**TASK DESCRIPTION:** The records that follow are to be transcribed in full, without their images.

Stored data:
╔══

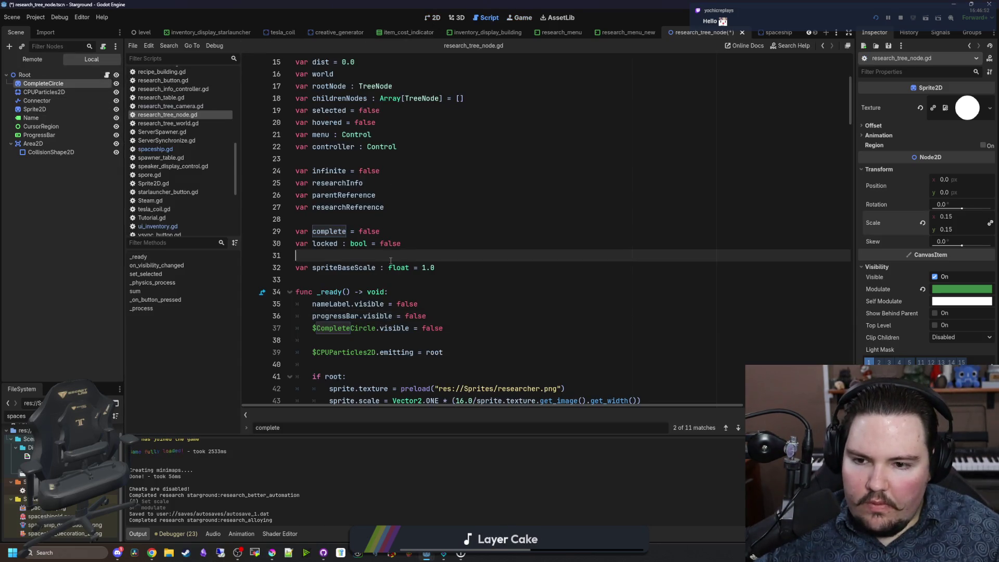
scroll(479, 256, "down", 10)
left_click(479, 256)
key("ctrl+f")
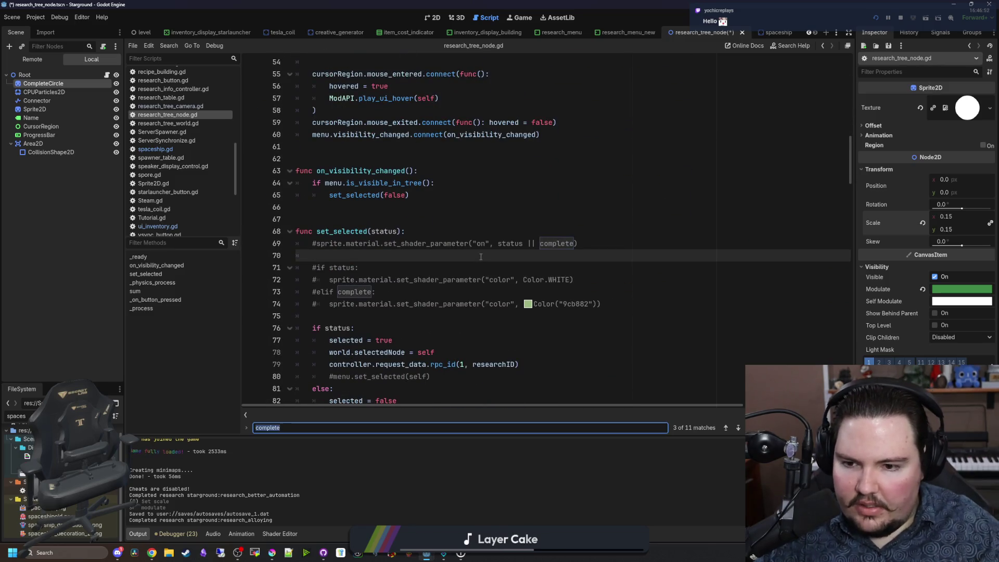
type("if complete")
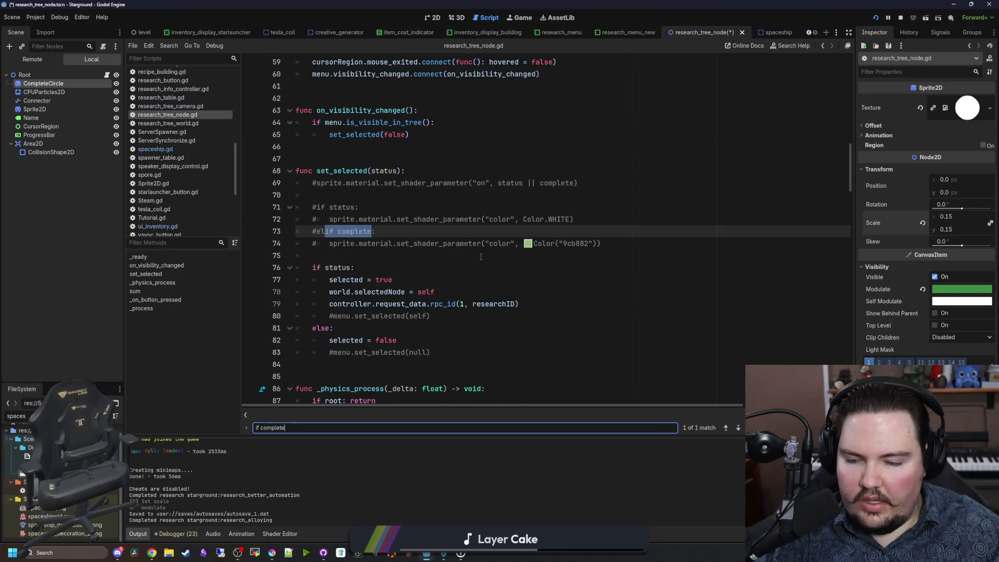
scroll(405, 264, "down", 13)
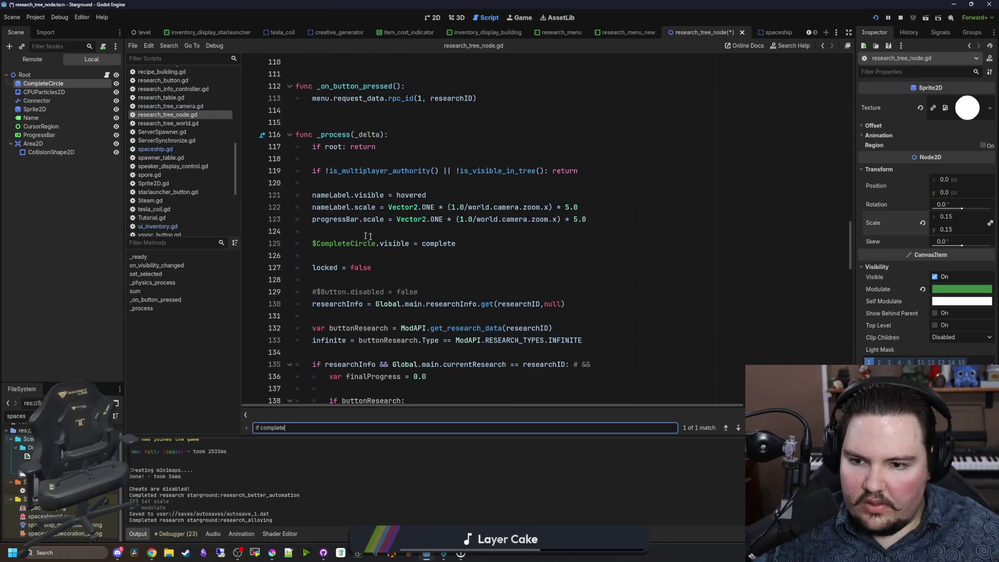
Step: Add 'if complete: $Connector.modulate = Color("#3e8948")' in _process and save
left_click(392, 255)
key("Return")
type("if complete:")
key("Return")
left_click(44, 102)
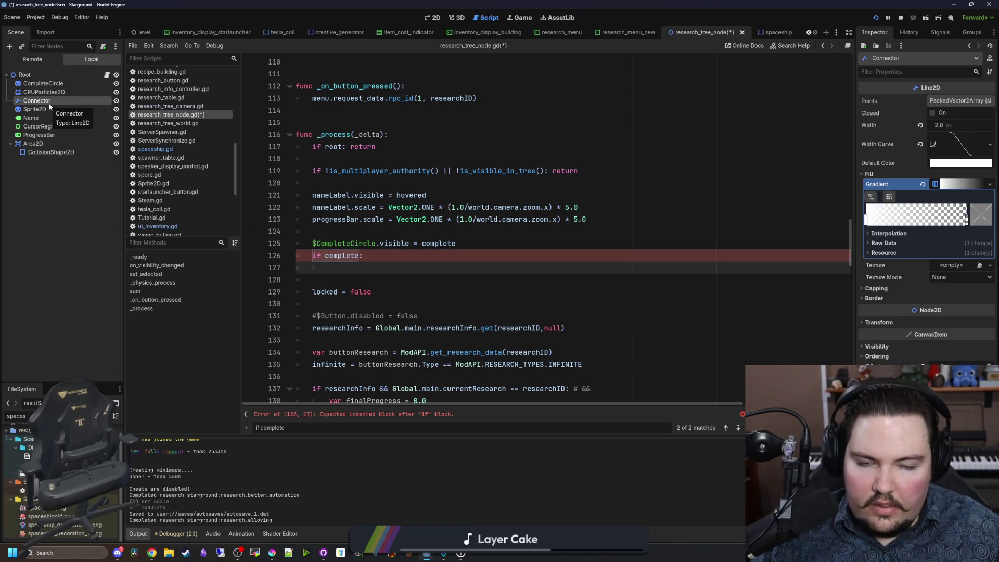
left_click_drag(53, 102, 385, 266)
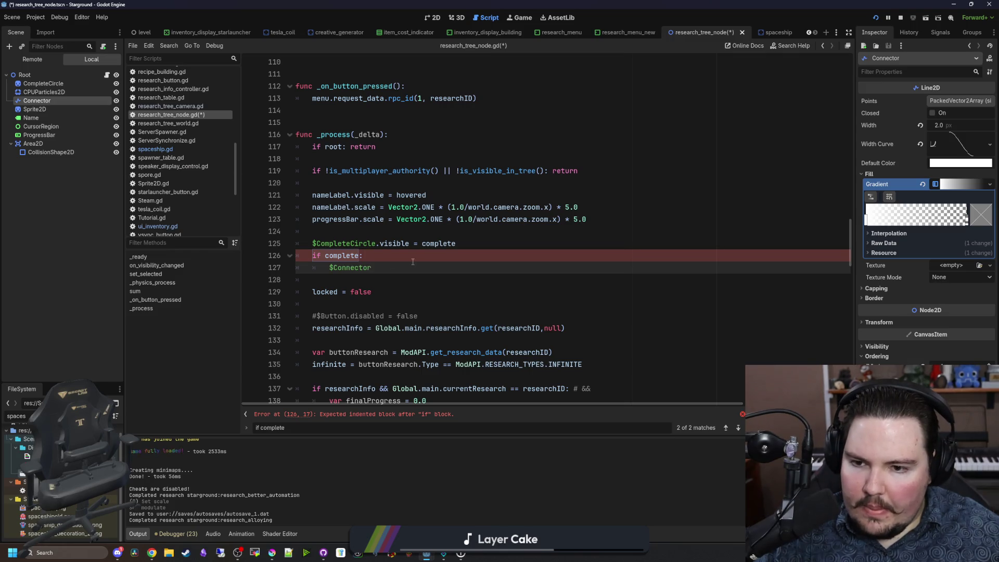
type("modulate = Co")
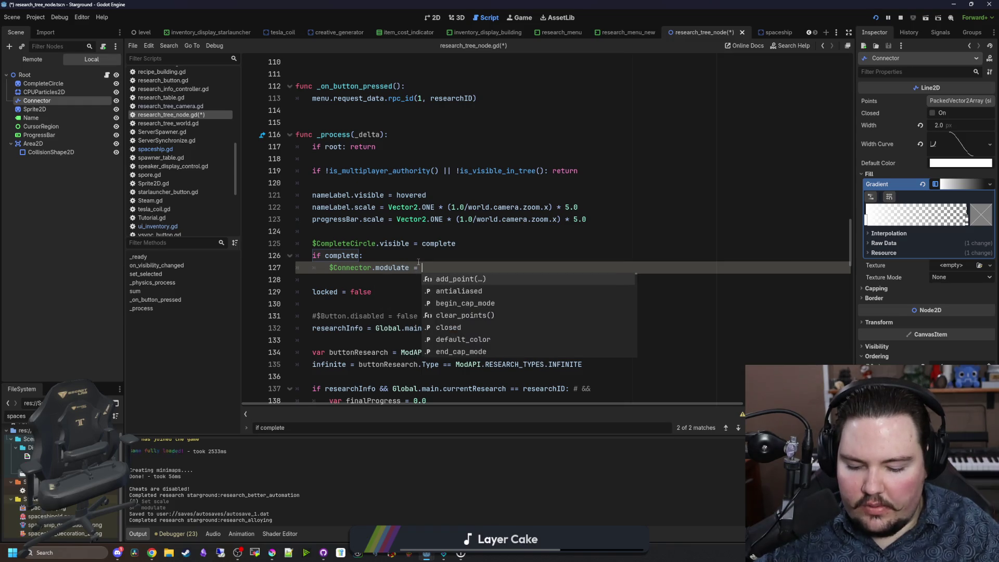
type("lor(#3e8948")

╚══

**TASK RESULT:**
scroll(479, 256, "down", 10)
left_click(479, 256)
key("ctrl+f")
type("if complete")
scroll(405, 264, "down", 13)
Step: Add 'if complete: $Connector.modulate = Color("#3e8948")' in _process and save
left_click(392, 255)
key("Return")
type("if complete:")
key("Return")
left_click(44, 102)
left_click_drag(53, 102, 385, 266)
type("modulate = Co")
type("lor(#3e8948")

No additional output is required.